Turkey’s decision to purchase the High Altitude Air Defense Systems from China was last week’s bombshell story. Not surprisingly, the United States and NATO went up in arms. How could we ever dare to choose a company that was blacklisted in the U.S.? Or a system that would not be operable with NATO’s defenses? Was that all there was too it? Or was there something else that frustrated Washington? The answer is coming up shortly.

But first, a brief introduction to Sino-Turkish cooperation in the field of defense: This is not the first time Turkey and China have cooperated on military issues. The missiles that the army showcases at every Aug. 30 Victory Day ceremony are short-range land-to-land missile systems that are co-produced with the Chinese and with the technology they have provided. Currently, the missile development programs are also being carried out together. Within the last decade, Turkey and China have come to a point of even having joint military exercises. So? If the U.S. is mad at our cooperation with the Chinese, they could have said something a long time ago. Then why the brouhaha now?

Those who follow defense issues can easily recall how the U.S. had reacted to the possible sale of S-300 missiles to Iran by Russia. It did not reach a point of crisis, and who knows what happened behind the scenes, but somehow the U.S. convinced the Russians to give up on that tender. A similar incident took place recently on Syria, when Israel and the U.S. reacted very seriously to the possible sale of S-300s to Damascus, claiming that if delivered, the systems would be a legitimate target.

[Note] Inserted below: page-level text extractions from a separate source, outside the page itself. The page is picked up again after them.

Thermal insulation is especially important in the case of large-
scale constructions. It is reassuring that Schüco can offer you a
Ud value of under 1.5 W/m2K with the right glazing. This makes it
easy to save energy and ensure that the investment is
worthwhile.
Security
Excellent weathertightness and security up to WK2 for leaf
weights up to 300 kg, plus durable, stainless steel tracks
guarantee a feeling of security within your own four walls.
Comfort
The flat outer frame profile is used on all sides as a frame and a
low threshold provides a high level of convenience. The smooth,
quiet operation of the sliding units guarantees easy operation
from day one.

But then again, why were they treating the High Altitude Air Defense capabilities as “Weapons of Mass Destruction?”

The answer lies in the technical details of the system. These systems are basically land-to-air systems that could be used against cruise missiles, ballistic missiles and any flying vehicle. Their power lies in the multiplier effect on the defense capabilities by creating a protective shield. Such a system carries the country to the Champions League of military defense. A nation’s combat power does not solely rely on attack weapons, but also systems like these to deter adversaries.

Interoperability is also a side issue on this debate. Former Soviet Union countries had similar systems that were used without any need for integration. Warning systems are integrated, but defense shields can easily be independent.

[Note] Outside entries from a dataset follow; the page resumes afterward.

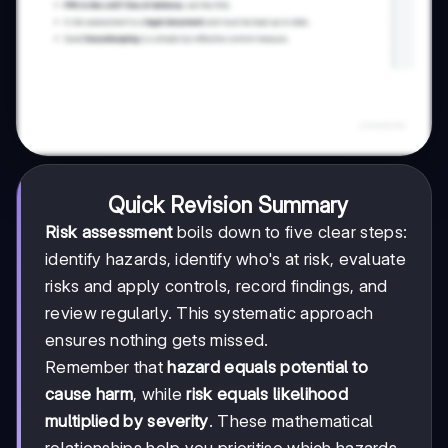
Quick Revision Summary
Risk assessment
boils down to five clear steps:
identify hazards, identify who's at risk, evaluate
risks and apply controls, record findings, and
review regularly. This systematic approach
ensures nothing gets missed.
Remember that
hazard equals potential to
cause harm
, while
risk equals likelihood
multiplied by severity
. These mathematical
relationships help you prioritise which hazards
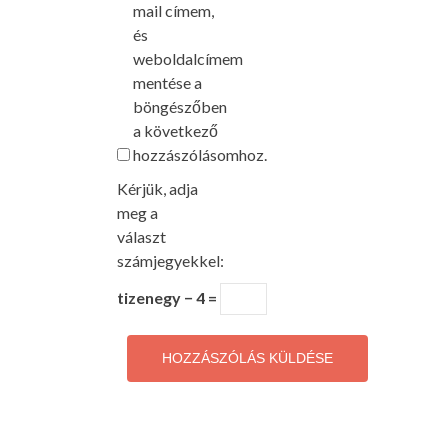
mail címem,
és
weboldalcímem
mentése a
böngészőben
a következő
hozzászólásomhoz.
Kérjük, adja
meg a
választ
számjegyekkel:
tizenegy − 4 =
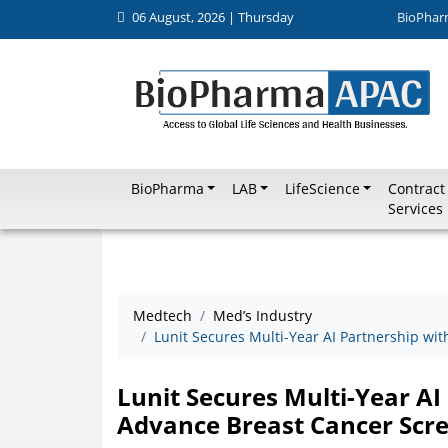
06 August, 2026 | Thursday
BioPhar
BioPharma
LAB
LifeScience
Contract
Services
Medtech
Med’s Industry
Lunit Secures Multi-Year AI Partnership wi
Lunit Secures Multi-Year AI
Advance Breast Cancer Scre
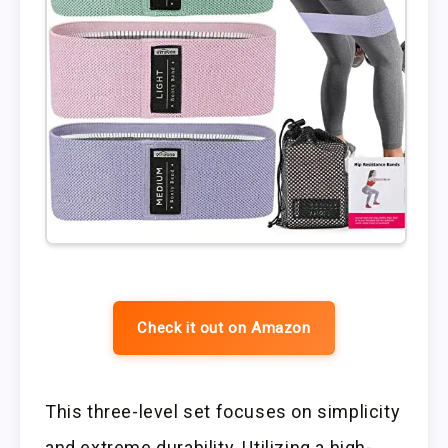
Check it out on Amazon
This three-level set focuses on simplicity
and extreme durability. Utilizing a high-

So now the million-dollar question: Why such anger? The answer is the strategic choice Turkey is making by purchasing the system. You would not buy such a sophisticated system from an enemy.
Such a technology transfer would enable Turkey to create its own IFF (identify friend or foe) System. It reminds your once-friendly neighbor that after many years, one day you may start locking your door again.

The second reason would be the seller’s status as one of the U.S.’ main competitors in the world arena. The third reason is about Turkey’s immediate access to the energy fields that the U.S. does not want to share very much.

If the U.S. is so worried about Turkey’s purchase of Chinese systems, maybe it should do something about it, like ratifying the Free Trade Agreement that was within the parameters of the Strategic Framework Agreement. Pretending to do so is hardly enough.

And as we are not going to buy missiles like fake Gucci bags from China, the systems are just fine.

Mete Yarar is a former major in the Turkish Special Forces. He comments and blogs about defense and regional crisis issues.